* **Provided passage**:
%%

Testing the TK Tar Baby

Rosemary Ainslie · May 17, 2012, 10:45:54 PM

Golly TK. And I thought you were in love...? ? ? Whatever next?

Quote from: TinselKoala on May 17, 2012, 10:41:38 PM
Ainslie, you have just spammed this thread AGAIN with contentless posts and long quotations that add only your gratuitous INSULTS and nothing of value.

You are not a very nice person at all and I don't think I like you very much.

If it's any consolation at all - I like myself enormously.

Rosie Pose

TinselKoala · May 17, 2012, 10:53:20 PM

Quote from: Rosemary Ainslie on May 17, 2012, 10:45:54 PM
Golly TK. And I thought you were in love...? ? ? Whatever next?
If it's any consolation at all - I like myself enormously.

Rosie Pose

That much is abundantly clear.

MileHigh · May 17, 2012, 10:58:38 PM

TK:

Quoteintegration of the product of the instantaneous measured voltage and current waveforms over a time interval, divided by the duration of the interval, will give you the average power during that interval.
Yes?

Same page here!

QuoteAnd the Math trace in the Ainslie scopeshots _of the oscillations only_ is the instantaneous multiplication of those measurements on the circuit during that time, right?

Yes.

QuoteSo the proper calculation of power for the period of the oscillations only, would be to INTEGRATE this trace and then divide that value (which is in Joules) by the time interval. (Remembering to correct the CVR voltage values by whatever you decide to use for the impedance of the shunt resistor at 1.5 MHz.) Right?

Yes but with one caveat. My proposition is that the returned or negative power is just energy that was stored energy in the MOSFET capacitance. So it's almost like you are double-counting the same energy. Think of it like this: Per cycle you pump 100 units of energy into the circuit and 95 units bounce back at you. So what is the energy per cycle, 5 units? 100 units? My answer is that the energy per cycle is nearly 100 units. I am making the assumption that the 95 units that bounce back at me are mostly lost as heat. Therefore, I don't really want to measure the same energy twice.

I am also not comfortable with the whole impedance of the shunt resistor at 1.5 MHz thing. That assumes that you are putting a sine wave through the shunt resistor but the switching doesn't resemble a sine wave at all. Poynt said you are safe keeping this simple and just stick with the pure resistive value for the shunt. That's good enough for me, I am not 'hard core analog.'

QuoteSo, if we go through this process, or even just use the VxV value corrected for the shunt impedance right off the numbers in boxes ... how do we then get a power level in the oscillations sufficient to bring the overall average power down to 50 Watts, if the DC power is 365 Watts for 45 percent of the time?

%%

[Extracted records]
%%

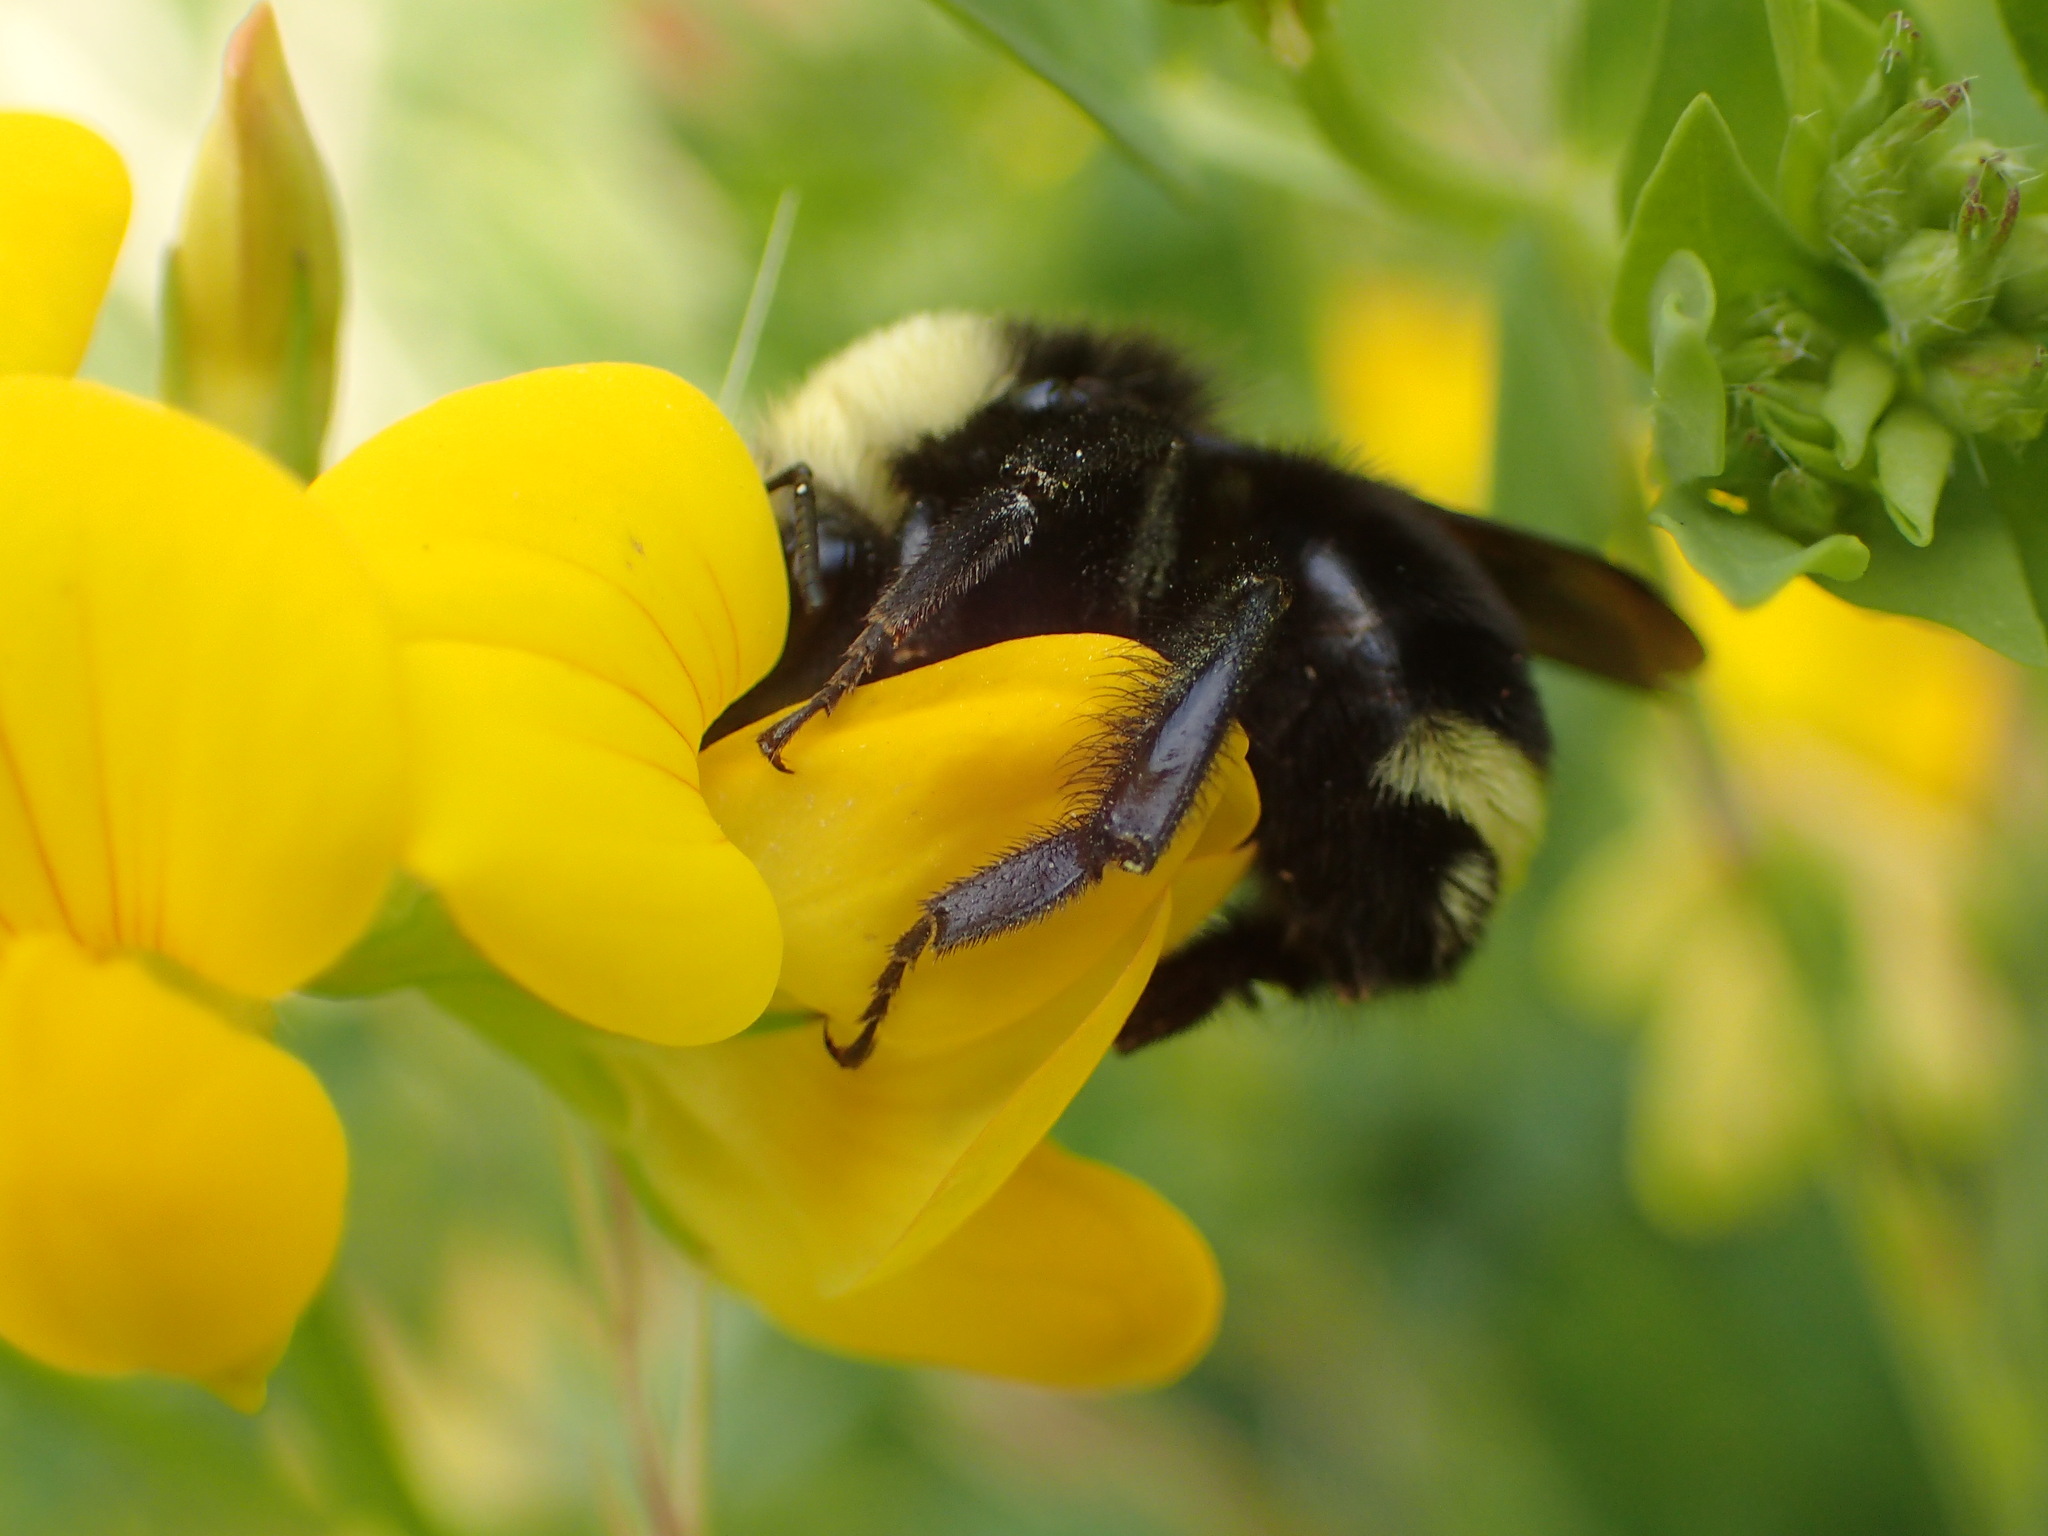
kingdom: Animalia
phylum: Arthropoda
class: Insecta
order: Hymenoptera
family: Apidae
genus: Bombus
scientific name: Bombus vosnesenskii
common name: Vosnesensky bumble bee
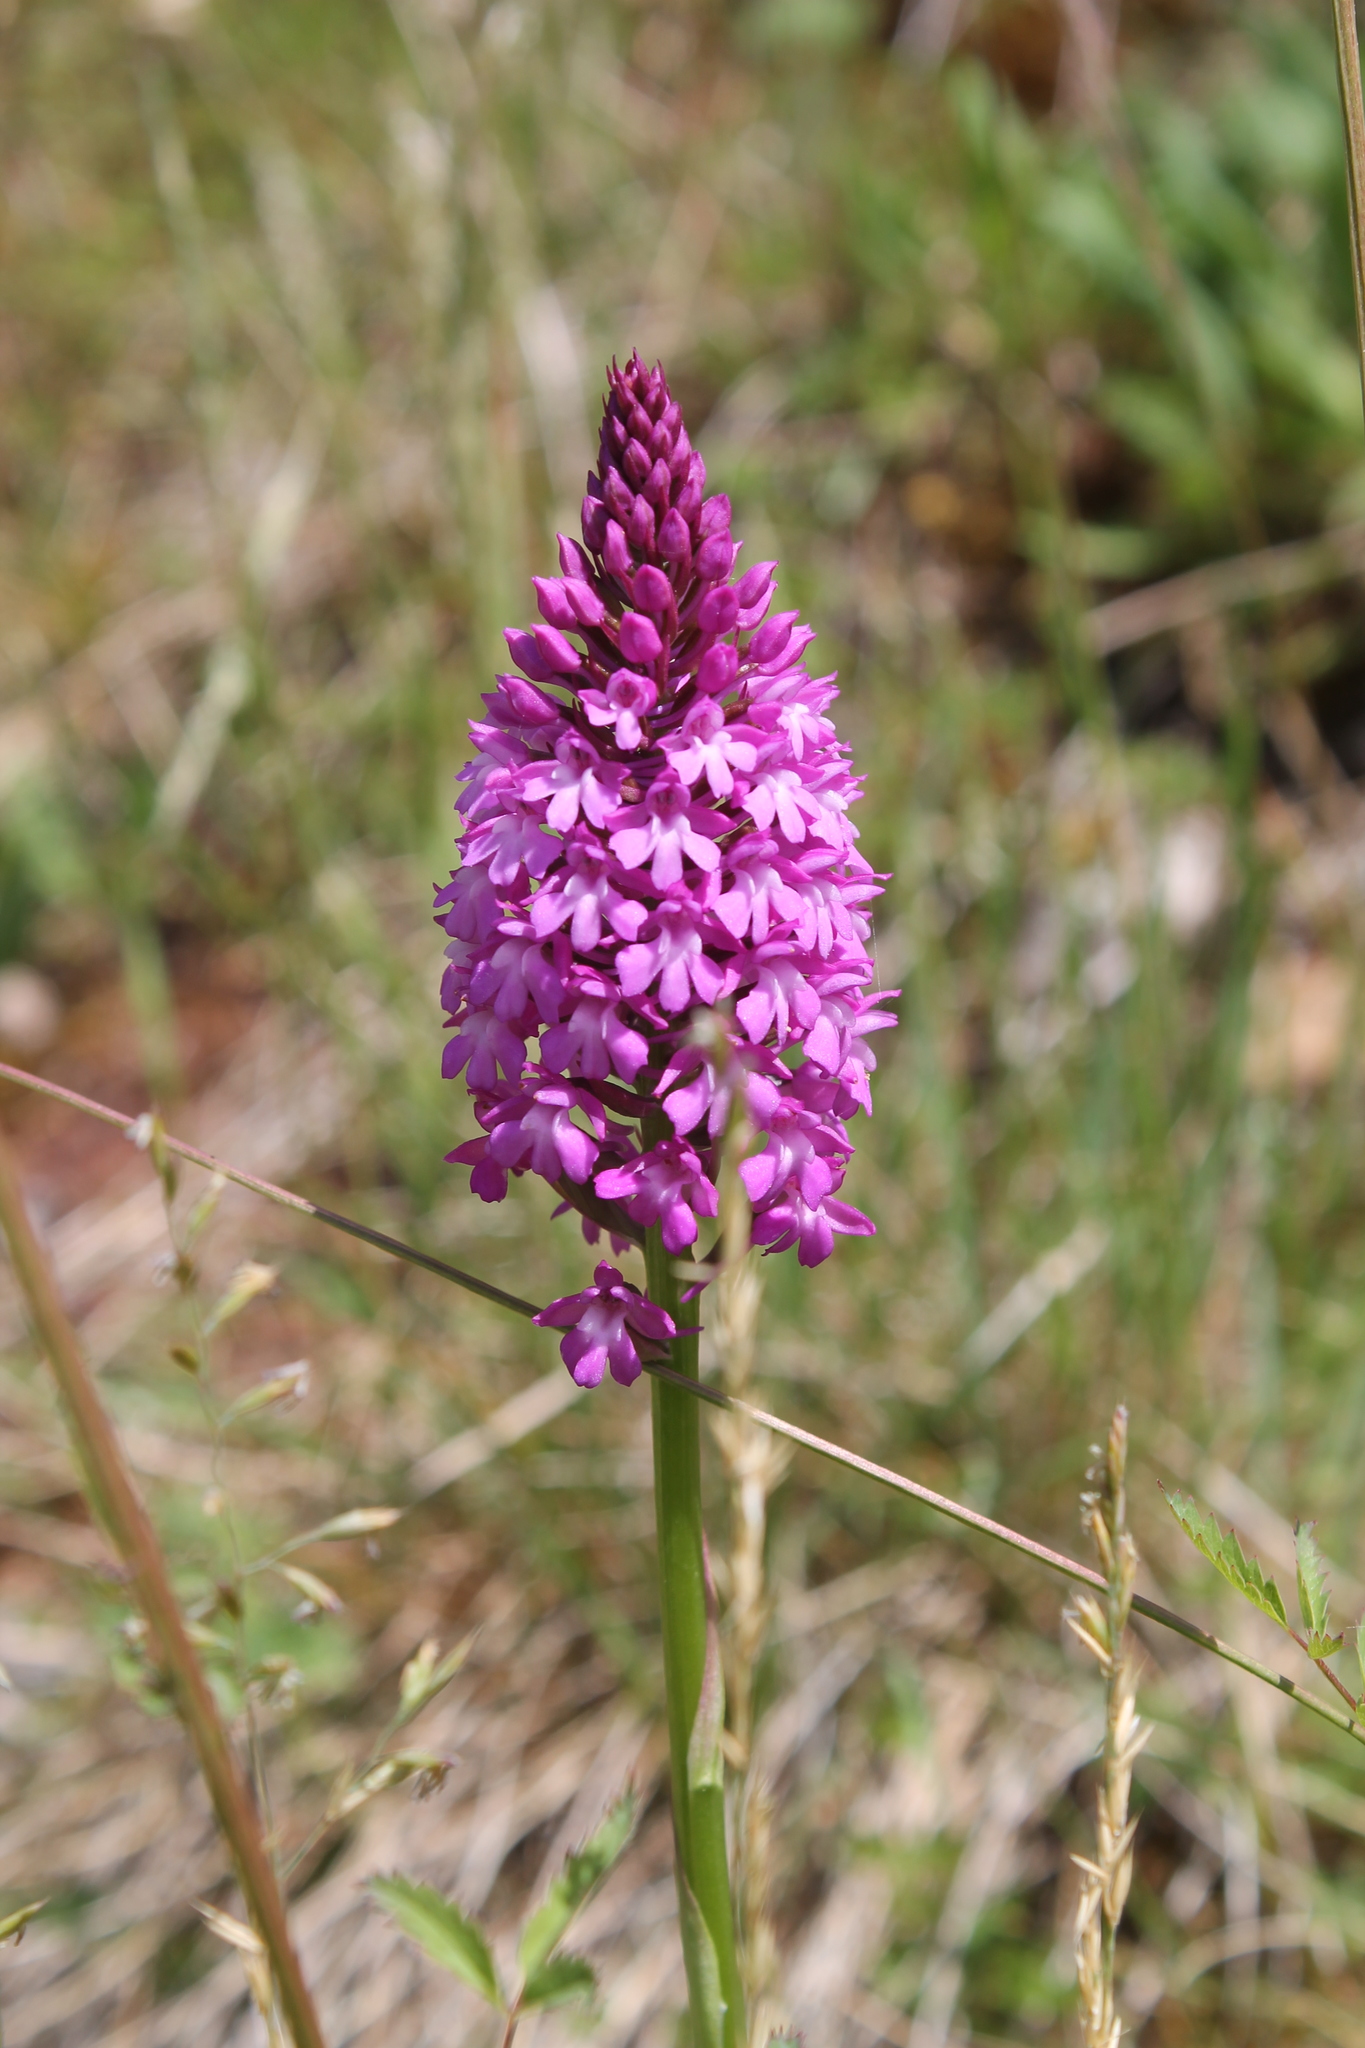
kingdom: Plantae
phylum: Tracheophyta
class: Liliopsida
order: Asparagales
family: Orchidaceae
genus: Anacamptis
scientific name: Anacamptis pyramidalis
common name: Pyramidal orchid
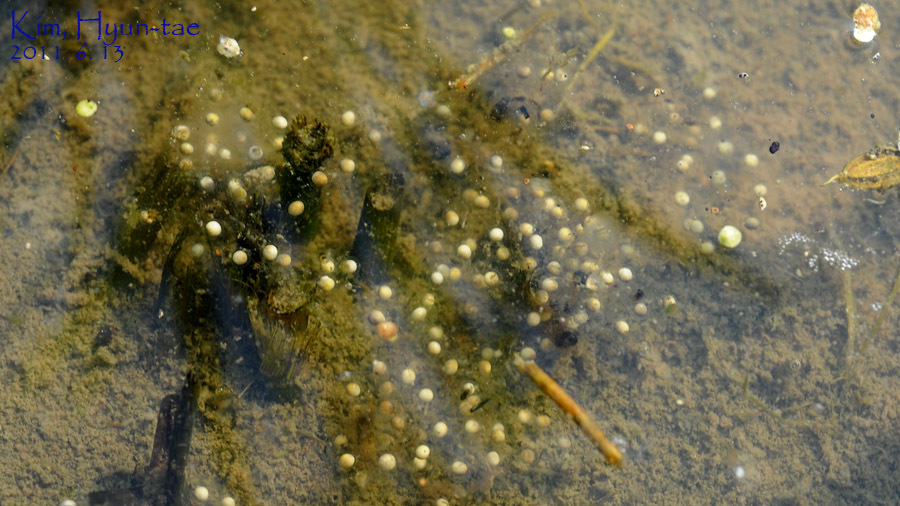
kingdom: Animalia
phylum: Chordata
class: Amphibia
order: Anura
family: Hylidae
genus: Dryophytes
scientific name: Dryophytes immaculatus
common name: North china treefrog
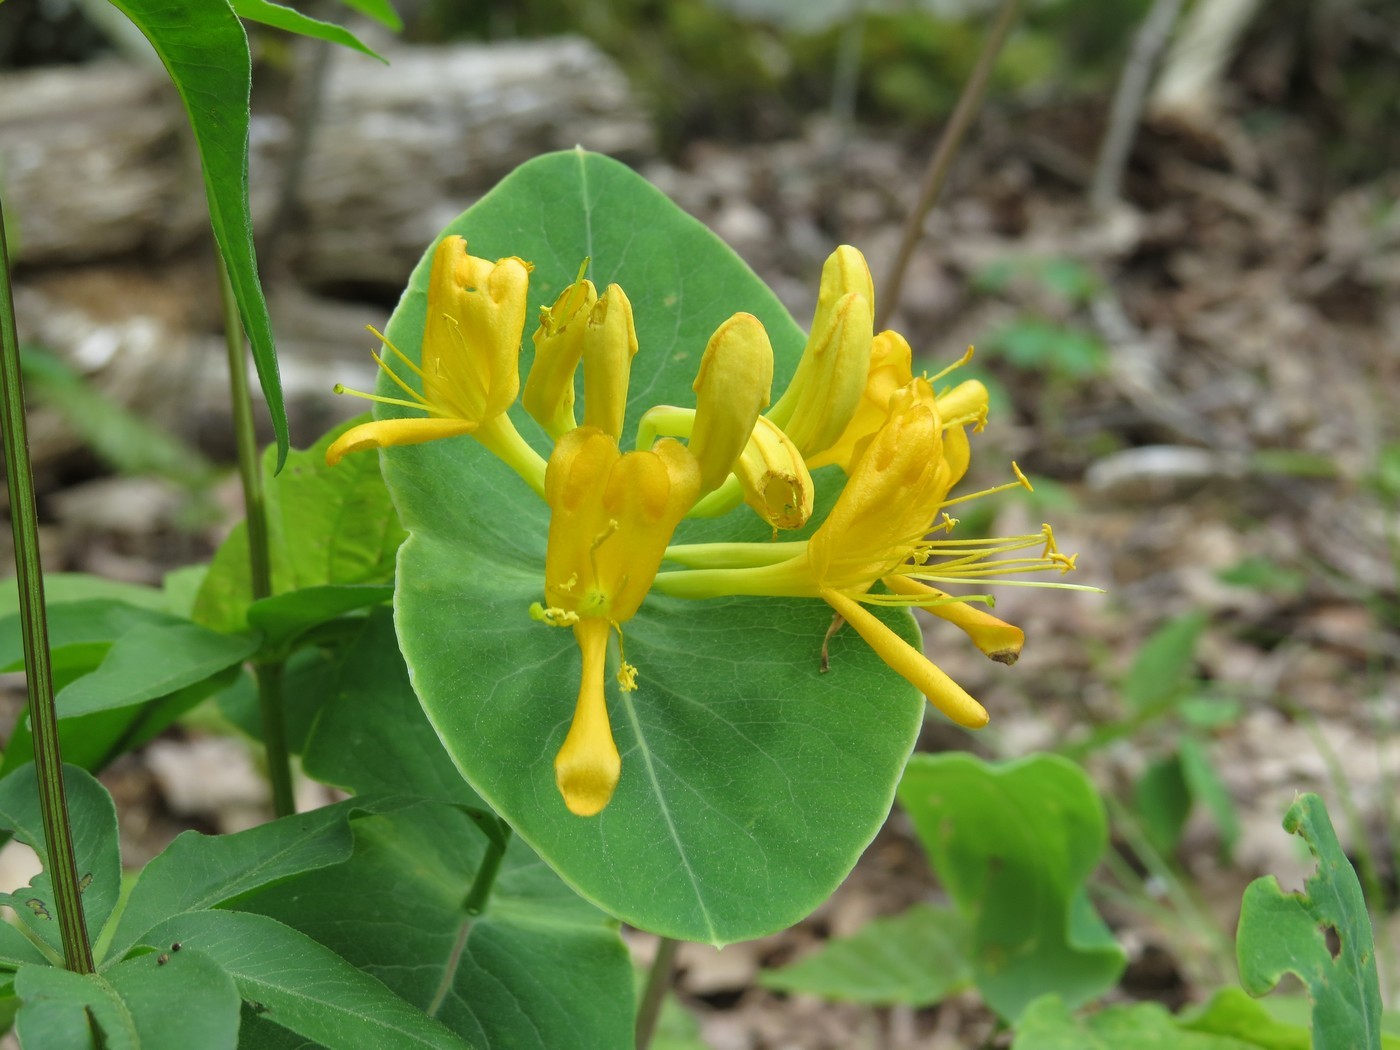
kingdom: Plantae
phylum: Tracheophyta
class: Magnoliopsida
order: Dipsacales
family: Caprifoliaceae
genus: Lonicera
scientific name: Lonicera flava
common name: Yellow honeysuckle
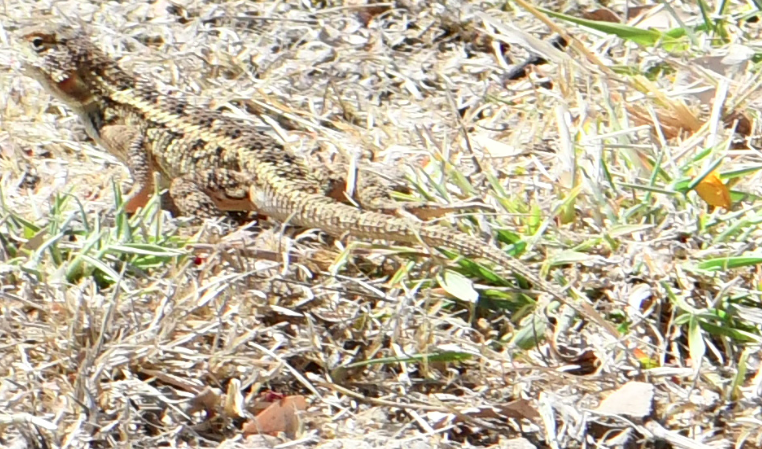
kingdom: Animalia
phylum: Chordata
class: Squamata
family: Phrynosomatidae
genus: Sceloporus
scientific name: Sceloporus spinosus
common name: Blue-spotted spiny lizard [caeruleopunctatus]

%%

* **Parts of the exercise**:
1/ In the forum thread on testing the TK Tar Baby, what did Poynt advise regarding the shunt resistor value?
2/ Repeat the portion of the forum thread starting with "MileHigh · May" and going on through "that time, right?".

* **Solutions in order**:
1/ Poynt said it is safe to keep it simple and use the pure resistive value for the shunt.

2/
MileHigh · May 17, 2012, 10:58:38 PM

TK:

Quoteintegration of the product of the instantaneous measured voltage and current waveforms over a time interval, divided by the duration of the interval, will give you the average power during that interval.
Yes?

Same page here!

QuoteAnd the Math trace in the Ainslie scopeshots _of the oscillations only_ is the instantaneous multiplication of those measurements on the circuit during that time, right?